This study was primarily undertaken to review the current status of fish seed production at freshwater sector of West Bengal,
Bihar and Assam – three leading seed producing states of India (Figure 1) and its distribution range within the state and throughout
the country. Main emphasis of the work was to assess how far the current practices are following the principle objectives of the
technology i.e. production and supply of quality seed out of captive breeding. With the immediate standardization of the technology,
West Bengal farmers adopted the technology of their own (in 98% cases) and started practicing the technology, initially through
hapa breeding and afterwards through the establishment of Chinese hatchery. The realization of huge profit margin within a short
period (4-6 months), attracted people from diverse sectors and soon mushroom hatcheries came, who started practicing seed
production by learning the mechanical aspects of the technology from neighboring farmers.

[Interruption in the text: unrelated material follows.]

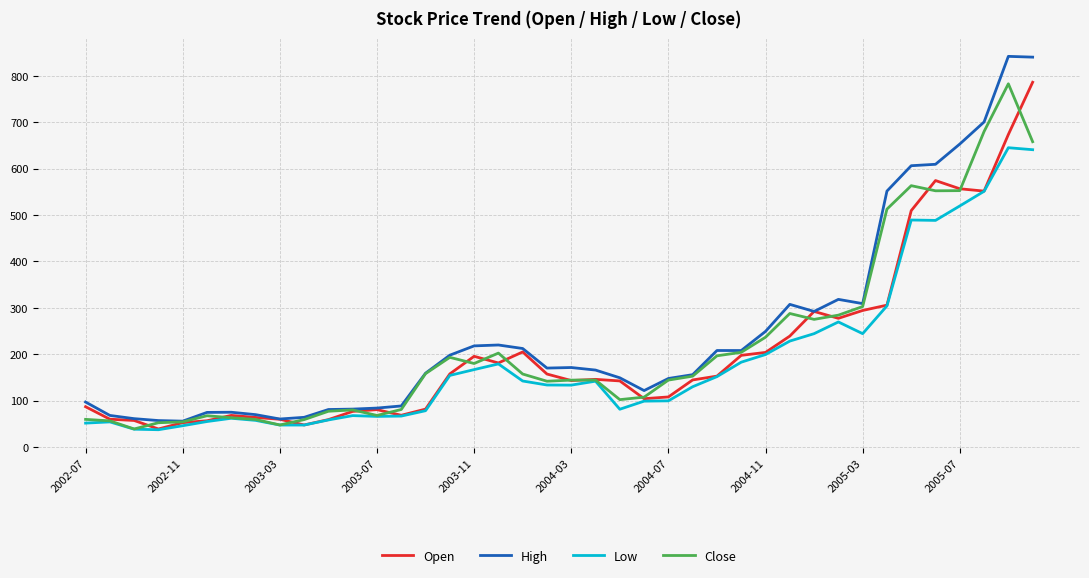

Which series has the widest spread of values?

High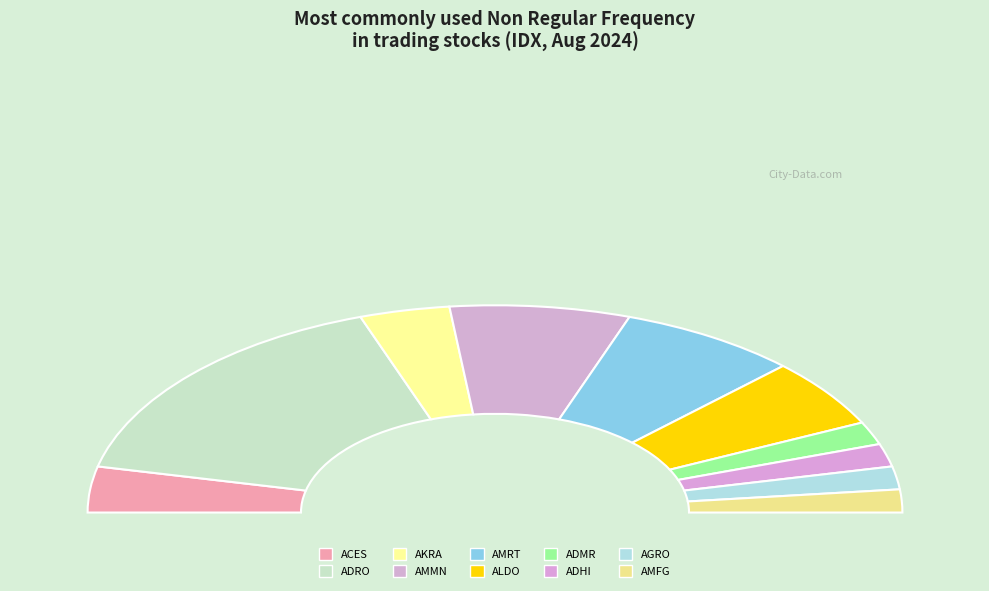

Do ADHI and ADMR together represent more than half of the pie?

No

The profit-making proposition attracted farmers from Assam and Bihar, who by learning the mechanical aspects of the technology
from ignorant fish breeders of Bengal, started seed production in captivity by hiring skilled laborer from Bengal, which continues
still today. Even today the entire hatchery operation in Bihar and part of the hatchery operations in Assam is under the control of
hired people from Bengal. Misappropriation and profit-making proposition  of the technology and subsequent deterioration of
quality starts from this point. In the subsequent years, the fish breeders, not being apprised of their faulty breeding practices due
to want of any primary training on their part, used the technology only for profit. In the compromization with quantity, quality lost
its fragrance and as a consequence a worthy technology became a curse in disguise for the sector.
Within very short period of introduction of technology, the ignorant farmers started practicing improper breeding practices
like mixed spawning, use of small number of under aged and undersized breeding population and indiscriminate hybridization
for their profit and convenience. Mixed spawning leads to hybridization inadvertently and ultimately affect the native gene pool.
Maintenance of small number of founder population leads to inbreeding and the obvious genetic consequences are the increased
fry deformities (37.6%), decreased food conversion efficiency (15.6%) and fry survival (19%). Again, the undesirable hybrids [2,3]
when find their way into natural system results in “genetic intermixing” and affects the genetic biodiversity of the native fish fauna of
Bengal. Along with these the fish breeders are introducing alien fishes almost every year without maintaining any code of practice.
This alien introduction and repeated use of unauthorized drugs and feeds (composition totally unknown) severely affecting the
native biodiversity and unless checked early it may lead to the extinction of some of the prized fishes of Bengal.